Records ▸
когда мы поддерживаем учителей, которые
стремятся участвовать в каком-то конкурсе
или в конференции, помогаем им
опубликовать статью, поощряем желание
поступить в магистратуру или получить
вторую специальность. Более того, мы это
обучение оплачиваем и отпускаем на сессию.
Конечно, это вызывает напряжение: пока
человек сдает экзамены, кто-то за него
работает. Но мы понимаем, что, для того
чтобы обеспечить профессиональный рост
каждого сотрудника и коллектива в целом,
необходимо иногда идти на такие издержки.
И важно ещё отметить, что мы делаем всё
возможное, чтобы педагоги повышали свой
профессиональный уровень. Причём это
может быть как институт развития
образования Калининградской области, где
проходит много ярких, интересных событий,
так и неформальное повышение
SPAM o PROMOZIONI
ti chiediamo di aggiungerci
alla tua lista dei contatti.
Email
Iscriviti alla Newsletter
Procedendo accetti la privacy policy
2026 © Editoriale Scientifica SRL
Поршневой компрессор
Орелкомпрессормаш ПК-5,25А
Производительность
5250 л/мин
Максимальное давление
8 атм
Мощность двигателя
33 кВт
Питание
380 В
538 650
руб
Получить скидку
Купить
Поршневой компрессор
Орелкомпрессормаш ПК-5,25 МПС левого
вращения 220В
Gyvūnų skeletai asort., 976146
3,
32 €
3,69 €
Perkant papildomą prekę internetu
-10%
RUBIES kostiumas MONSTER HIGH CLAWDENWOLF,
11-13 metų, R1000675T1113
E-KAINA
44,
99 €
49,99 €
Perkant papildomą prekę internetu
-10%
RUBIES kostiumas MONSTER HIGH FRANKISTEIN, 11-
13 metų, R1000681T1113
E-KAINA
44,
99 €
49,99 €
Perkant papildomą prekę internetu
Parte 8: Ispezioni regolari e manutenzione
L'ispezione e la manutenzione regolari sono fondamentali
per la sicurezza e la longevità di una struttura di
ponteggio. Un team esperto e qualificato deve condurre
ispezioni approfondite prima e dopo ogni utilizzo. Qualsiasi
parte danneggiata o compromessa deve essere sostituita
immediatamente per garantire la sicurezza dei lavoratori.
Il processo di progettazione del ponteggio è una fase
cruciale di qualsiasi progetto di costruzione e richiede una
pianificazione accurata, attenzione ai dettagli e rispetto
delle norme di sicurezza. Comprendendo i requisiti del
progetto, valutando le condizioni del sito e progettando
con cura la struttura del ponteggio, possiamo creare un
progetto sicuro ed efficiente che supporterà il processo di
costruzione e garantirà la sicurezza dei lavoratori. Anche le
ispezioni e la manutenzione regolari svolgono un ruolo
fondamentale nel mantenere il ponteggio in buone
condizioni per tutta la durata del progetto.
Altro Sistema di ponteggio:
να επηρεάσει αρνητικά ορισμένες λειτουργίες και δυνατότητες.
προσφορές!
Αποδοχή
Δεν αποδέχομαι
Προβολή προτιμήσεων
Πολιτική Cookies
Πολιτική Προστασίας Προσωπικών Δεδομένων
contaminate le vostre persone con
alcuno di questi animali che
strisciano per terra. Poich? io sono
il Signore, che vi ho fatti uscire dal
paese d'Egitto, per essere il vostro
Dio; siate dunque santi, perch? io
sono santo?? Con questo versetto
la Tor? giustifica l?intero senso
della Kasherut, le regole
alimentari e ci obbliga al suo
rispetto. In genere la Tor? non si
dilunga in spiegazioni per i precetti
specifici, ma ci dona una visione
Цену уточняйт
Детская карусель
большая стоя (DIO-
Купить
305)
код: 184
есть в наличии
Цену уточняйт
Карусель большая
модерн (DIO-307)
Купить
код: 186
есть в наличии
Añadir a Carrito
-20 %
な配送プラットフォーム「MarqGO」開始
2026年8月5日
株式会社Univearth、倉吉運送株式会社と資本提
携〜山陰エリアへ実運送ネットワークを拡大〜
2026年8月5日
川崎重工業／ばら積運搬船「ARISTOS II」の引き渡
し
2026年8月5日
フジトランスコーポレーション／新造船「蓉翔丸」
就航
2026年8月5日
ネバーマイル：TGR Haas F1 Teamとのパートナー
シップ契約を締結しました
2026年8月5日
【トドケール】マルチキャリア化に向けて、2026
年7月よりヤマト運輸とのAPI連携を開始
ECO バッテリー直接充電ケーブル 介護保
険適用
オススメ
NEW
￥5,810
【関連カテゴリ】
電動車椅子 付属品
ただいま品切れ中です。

Required work ▸ From the entries above, extract only the lines running from the one containing "alcuno di questi animali che" through the one containing "dilunga in spiegazioni per i precetti", inclusive.

Exercise result ▸
alcuno di questi animali che
strisciano per terra. Poich? io sono
il Signore, che vi ho fatti uscire dal
paese d'Egitto, per essere il vostro
Dio; siate dunque santi, perch? io
sono santo?? Con questo versetto
la Tor? giustifica l?intero senso
della Kasherut, le regole
alimentari e ci obbliga al suo
rispetto. In genere la Tor? non si
dilunga in spiegazioni per i precetti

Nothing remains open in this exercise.